Nach den in den 1980er-Jahren vorgeschlagenen Modellen der Inflation, die auf Konzepten aus der Elementarteilchenphysik beruhen, durchlief das frühe Universum einen dramatischen und exponentiellen Wachstumsschub und blähte sich eine Billion Billion Billion Mal in seiner Größe auf. Die Stärke dieser Theorie liegt darin, daß sie viele ansonsten rätselhafte Eigenschaften des Universums erklärt; warum zum Beispiel scheinen entfernte Regionen, die in entgegengesetzten Richtungen des Raums lokalisiert sind, sich so ähnlich zu sein (und gleichermaßen, warum sehen die CMBR-Kräuselungen untereinander so extrem gleich aus)? Im Grunde genommen wären die Gebiete so weit auseinander gelegen (sowohl damals als auch heute), daß sie auf vollständig unabhängigem Wege hätten gealtert sein sollen? Inflation liefert eine Lösung, denn alles beginnt in extremer Dichte und dann erst, einen winzigen Augenblick später, treibt sie alles schnell sehr weit auseinander. Der Inflationsgedanke ist über die Jahrzehnte hinweg ständig verbessert und zahlreiche Varianten sorgfältig ausgearbeitet worden. Die neuen Planck-Messungen scheinen den Vorstellungen über die Inflation Rückhalt zu verleihen.

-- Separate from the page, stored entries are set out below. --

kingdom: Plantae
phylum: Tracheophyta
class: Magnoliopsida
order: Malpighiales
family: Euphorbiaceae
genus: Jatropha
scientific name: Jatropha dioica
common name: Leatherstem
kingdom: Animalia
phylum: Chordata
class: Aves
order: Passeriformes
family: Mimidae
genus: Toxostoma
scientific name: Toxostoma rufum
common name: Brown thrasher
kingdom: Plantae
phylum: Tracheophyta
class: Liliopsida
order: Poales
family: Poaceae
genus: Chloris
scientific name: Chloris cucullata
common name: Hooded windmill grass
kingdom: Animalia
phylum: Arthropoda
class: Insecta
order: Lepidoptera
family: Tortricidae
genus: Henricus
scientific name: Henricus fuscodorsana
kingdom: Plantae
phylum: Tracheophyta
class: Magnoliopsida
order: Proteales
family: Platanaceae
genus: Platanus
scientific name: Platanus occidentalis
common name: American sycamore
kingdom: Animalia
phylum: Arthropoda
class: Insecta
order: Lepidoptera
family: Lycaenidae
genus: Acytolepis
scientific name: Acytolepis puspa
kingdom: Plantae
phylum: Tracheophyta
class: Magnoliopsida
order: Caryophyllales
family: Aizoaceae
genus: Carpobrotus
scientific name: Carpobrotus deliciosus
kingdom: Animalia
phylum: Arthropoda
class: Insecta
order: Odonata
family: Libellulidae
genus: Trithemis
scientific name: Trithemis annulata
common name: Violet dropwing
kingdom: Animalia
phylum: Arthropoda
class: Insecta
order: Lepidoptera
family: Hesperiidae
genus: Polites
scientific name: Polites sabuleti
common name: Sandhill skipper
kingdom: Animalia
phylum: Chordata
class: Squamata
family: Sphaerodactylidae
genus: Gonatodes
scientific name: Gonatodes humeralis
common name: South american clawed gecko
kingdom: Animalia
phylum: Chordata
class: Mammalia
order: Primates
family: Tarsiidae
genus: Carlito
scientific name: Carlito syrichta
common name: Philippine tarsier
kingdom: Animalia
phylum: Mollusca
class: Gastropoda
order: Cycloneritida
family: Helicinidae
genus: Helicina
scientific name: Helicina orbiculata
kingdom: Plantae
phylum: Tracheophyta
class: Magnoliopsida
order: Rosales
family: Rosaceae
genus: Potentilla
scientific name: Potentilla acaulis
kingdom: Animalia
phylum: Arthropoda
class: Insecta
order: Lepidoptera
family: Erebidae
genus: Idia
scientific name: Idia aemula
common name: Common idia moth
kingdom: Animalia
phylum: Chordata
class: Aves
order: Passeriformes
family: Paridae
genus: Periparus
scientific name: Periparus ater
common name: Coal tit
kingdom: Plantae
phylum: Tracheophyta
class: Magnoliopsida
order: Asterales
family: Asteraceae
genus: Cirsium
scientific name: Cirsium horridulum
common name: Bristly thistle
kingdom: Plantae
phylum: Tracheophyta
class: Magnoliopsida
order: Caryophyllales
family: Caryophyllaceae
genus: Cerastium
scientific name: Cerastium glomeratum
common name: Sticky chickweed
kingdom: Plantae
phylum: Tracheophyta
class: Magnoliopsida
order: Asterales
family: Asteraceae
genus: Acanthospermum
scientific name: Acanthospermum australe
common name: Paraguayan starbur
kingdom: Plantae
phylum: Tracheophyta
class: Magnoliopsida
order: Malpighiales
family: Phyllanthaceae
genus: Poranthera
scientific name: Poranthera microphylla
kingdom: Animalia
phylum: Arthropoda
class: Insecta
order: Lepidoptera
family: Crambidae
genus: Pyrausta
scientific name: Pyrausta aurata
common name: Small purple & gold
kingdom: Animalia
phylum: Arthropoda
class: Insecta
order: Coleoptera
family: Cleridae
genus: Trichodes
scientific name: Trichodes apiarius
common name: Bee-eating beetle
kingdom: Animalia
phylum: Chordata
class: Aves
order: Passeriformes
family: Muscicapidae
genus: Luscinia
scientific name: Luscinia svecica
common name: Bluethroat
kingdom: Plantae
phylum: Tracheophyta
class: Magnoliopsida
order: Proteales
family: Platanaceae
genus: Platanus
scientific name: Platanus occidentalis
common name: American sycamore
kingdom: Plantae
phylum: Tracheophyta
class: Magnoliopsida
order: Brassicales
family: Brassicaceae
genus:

Oder vielleicht auch nicht. Die Astronomen Anna Ijjas, Paul Steinhardt und Avi Loeb vom CfA haben jetzt eine Arbeit veröffentlicht, in der sie diskutieren, daß die neuen Planck-Ergebnisse den Ideen der Inflation keineswegs Glaubwürdigkeit geben, sondern diese vielmehr untergraben. Sie argumentieren sogar, daß die Planck-Ergebnisse eine Herausforderung für die Kosmologie insgesamt darstellen. Die Forscher heben hervor, daß die Ergebnisse von Planck im Grunde zu gut sind, denn sie verwerfen die einfachsten Varianten der Inflation und begünstigen mit hoher Genauigkeit nur eine ganz besondere Spielart. Doch wenn man, so ihre Begründung, die Grundgedanken des inflationären Modells anerkennt, dann ist diese besondere Variante im Vergleich mit den einfachsten Deutungen eigentlich sehr unwahrscheinlich. Dieser und andere Gründe, die alle mit den neuen Planck-Daten in Beziehung stehen, könnten das ganze Gebäude der Inflation in Schwierigkeiten bringen. Es gibt zur Inflation alternative Ideen, die im Lauf der Jahre vorgeschlagen worden sind. Vielleicht werden die neuen Planck-Ergebnisse und die Kritik in dieser Arbeit zu einigen provokanten, neuen Überlegungen in der modernen Kosmologie führen.